Investors are looking to hedge funds to protect their portfolios in the belief that there is turbulence ahead, says the ‘Preqin Investor Outlook: Alternative Assets H1 2019.’ Sixty-one per cent believe that the current equity market cycle is at a peak, up from 45 per cent a year ago, and 40 per cent are looking to position their hedge fund portfolios more defensively as a result of their outlook. This perception has proved a boon for the industry, with four out of five investors planning to hold or raise their allocation over the longer term – the highest proportion since 2014.

Consortium Sells Acelity

A consortium comprised of funds advised by Apax Partners, together with the Canada Pension Plan Investment Board (CPPIB) and the Public Sector Pension Investment Board (PSP Investments), has entered into a definitive agreement to sell Acelity, Inc. and its KCI subsidiaries worldwide to 3M. KCI markets a broad range of negative pressure wound therapy, specialty surgical, and advanced wound dressing products in approximately 90 countries. Since 2011, Apax, CPPIB, and PSP Investments worked with KCI’s senior leadership team to transform the business into a leading global company focused on advanced wound care and specialty surgical solutions.

Maradei Joins Aegon

Brunno Maradei is global head of ESG at Aegon Asset Management, Based in The Hague, the Netherlands, he was most recently with the European Investment Bank in Luxembourg where he was a senior investment officer leading execution teams for project finance deals outside the European Union, focusing on climate-friendly impact investments in Africa.

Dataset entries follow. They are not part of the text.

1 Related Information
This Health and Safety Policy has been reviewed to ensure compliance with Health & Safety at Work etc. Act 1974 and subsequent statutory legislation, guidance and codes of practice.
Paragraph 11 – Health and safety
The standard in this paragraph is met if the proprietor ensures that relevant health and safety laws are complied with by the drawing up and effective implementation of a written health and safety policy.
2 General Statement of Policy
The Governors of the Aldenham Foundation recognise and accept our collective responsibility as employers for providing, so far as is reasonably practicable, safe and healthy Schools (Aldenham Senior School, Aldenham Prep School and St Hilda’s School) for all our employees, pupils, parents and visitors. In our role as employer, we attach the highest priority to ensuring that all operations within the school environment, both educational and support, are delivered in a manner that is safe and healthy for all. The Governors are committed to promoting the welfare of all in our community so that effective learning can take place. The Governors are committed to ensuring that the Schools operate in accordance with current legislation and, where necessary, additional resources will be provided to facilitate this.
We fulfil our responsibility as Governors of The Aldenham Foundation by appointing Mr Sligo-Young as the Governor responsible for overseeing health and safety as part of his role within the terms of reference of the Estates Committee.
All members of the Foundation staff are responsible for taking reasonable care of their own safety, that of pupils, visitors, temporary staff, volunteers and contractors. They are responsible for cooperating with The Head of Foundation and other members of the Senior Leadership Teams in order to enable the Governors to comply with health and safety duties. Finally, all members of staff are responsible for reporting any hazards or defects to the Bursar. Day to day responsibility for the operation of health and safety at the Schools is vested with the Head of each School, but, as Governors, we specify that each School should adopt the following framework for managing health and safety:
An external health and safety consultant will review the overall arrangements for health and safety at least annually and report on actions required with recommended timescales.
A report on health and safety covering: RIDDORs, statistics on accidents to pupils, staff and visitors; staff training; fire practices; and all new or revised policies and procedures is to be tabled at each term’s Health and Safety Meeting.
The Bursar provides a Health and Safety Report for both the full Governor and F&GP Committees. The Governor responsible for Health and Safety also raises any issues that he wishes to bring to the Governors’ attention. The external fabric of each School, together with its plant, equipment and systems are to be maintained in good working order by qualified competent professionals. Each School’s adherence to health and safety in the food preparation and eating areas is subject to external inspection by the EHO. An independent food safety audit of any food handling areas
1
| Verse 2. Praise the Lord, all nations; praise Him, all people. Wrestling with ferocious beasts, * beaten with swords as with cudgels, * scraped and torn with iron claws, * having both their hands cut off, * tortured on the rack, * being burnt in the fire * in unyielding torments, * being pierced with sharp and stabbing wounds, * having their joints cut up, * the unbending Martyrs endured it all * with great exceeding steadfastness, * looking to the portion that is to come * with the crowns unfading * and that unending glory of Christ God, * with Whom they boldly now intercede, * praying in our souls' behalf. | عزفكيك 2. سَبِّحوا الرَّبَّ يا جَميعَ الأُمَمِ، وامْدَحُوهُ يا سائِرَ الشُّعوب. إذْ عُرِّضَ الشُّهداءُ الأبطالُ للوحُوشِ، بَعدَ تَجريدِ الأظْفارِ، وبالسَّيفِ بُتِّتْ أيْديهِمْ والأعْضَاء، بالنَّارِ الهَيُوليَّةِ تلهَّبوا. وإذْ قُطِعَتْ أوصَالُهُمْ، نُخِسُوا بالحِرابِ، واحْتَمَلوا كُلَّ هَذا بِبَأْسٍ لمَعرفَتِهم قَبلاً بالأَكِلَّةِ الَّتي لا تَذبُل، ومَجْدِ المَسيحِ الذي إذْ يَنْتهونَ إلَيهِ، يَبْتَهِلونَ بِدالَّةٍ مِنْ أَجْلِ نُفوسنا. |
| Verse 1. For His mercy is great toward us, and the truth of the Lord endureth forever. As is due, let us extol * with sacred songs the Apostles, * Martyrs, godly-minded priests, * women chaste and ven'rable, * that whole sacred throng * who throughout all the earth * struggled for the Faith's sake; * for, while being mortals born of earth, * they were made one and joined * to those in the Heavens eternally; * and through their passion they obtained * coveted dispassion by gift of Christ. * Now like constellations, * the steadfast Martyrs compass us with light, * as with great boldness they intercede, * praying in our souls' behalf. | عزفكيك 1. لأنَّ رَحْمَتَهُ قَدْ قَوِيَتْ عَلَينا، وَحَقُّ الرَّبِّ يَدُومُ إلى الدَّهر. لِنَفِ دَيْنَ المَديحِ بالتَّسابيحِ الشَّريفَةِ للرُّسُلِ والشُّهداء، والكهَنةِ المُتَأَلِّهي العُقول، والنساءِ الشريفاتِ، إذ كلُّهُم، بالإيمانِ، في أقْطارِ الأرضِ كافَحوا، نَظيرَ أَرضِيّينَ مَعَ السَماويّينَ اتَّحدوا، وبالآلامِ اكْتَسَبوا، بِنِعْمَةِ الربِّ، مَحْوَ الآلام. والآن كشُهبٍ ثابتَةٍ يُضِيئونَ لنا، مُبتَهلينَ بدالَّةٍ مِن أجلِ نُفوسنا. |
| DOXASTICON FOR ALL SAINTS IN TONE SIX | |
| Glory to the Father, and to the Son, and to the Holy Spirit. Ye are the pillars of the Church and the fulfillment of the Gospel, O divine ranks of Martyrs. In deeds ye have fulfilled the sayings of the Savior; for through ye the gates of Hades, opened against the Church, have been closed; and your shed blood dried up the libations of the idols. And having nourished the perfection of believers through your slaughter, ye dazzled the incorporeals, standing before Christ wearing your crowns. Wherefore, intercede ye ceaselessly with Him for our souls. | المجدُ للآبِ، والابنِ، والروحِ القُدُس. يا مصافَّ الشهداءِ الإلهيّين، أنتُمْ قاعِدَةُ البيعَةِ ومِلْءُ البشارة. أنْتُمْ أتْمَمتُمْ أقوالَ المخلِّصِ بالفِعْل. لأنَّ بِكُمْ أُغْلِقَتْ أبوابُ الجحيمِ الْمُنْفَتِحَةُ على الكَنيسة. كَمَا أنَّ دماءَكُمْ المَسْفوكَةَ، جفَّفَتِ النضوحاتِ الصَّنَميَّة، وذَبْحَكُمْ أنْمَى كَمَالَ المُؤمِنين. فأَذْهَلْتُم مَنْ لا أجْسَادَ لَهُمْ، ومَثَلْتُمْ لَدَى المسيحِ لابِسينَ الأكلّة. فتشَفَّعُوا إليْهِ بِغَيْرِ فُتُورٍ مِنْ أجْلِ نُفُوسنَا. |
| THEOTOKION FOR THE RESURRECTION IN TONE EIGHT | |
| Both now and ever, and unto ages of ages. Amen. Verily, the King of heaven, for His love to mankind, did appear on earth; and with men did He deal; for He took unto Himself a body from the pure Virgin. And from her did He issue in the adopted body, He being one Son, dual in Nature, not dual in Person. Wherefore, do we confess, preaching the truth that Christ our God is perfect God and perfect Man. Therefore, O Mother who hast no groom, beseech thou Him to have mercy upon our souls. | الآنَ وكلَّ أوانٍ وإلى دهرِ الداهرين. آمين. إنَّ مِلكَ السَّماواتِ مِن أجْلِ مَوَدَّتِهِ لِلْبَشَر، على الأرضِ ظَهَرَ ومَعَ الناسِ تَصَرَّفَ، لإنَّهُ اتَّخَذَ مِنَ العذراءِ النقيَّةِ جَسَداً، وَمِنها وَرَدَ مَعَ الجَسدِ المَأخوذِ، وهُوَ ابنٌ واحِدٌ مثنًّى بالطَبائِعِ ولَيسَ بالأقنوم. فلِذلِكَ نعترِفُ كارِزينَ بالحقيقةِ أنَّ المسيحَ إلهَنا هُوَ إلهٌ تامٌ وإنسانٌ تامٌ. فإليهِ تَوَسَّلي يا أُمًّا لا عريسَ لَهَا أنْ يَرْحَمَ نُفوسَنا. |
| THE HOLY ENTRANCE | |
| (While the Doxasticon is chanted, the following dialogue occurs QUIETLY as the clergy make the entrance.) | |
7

Governance Of Plans Examined

l’ICRA Québec will hold a workshop on the governance of pension plans. Louis Robillard, of the Retraite Québec; and Martin Roy, of Stein Monast. The main purpose of this workshop is to summarily explain the legal framework applicable to supplemental pension plans, including governance provisions; to present the principal duties and obligations of the pension committee; to address the responsibility of members of the pension committee; and the means to protect these members. It takes place May 15 in Montreal, QC. For information, visit Plan Governance

Commuted Value Interest Rate Assumptions

The interest assumptions required to calculate commuted values and marriage breakdown values for an event which occurs in any month up to and including May 2019 are now available at www.an-actual-actuary.com. An Excel spreadsheet on the website contains nine worksheets:
• Commuted Values February 2011 CIA
• Marital Breakdown: CSOP 4300 ‒ January 2012
• Ontario (Bill 133) Prior Rates – Rates for Ontario Marital Breakdown with valuation date prior to January 1, 2012
• Annuity Proxy for Solvency Calculations for Non-Indexed & Fully-Indexed Pensions
• Minimum Interest on Employee Required Contributions
• HISTORICAL Marital Breakdown: CSOP 4300 ‒ May 2009 (Now Frozen)
• HISTORICAL: Commuted Values ‒ 2009 Basis (Now Frozen)
• HISTORICAL: Commuted Values ‒ 2005 Basis (Now Frozen)
• HISTORICAL: Commuted Values ‒ 1993 Basis (Now Frozen)
You can use this spreadsheet to compare the interest rates which you may have calculated and/or you can download the spreadsheet to your own computer. Another actuary has already provided a peer review of the updated rates in this spreadsheet and determined that he/she agrees with the results.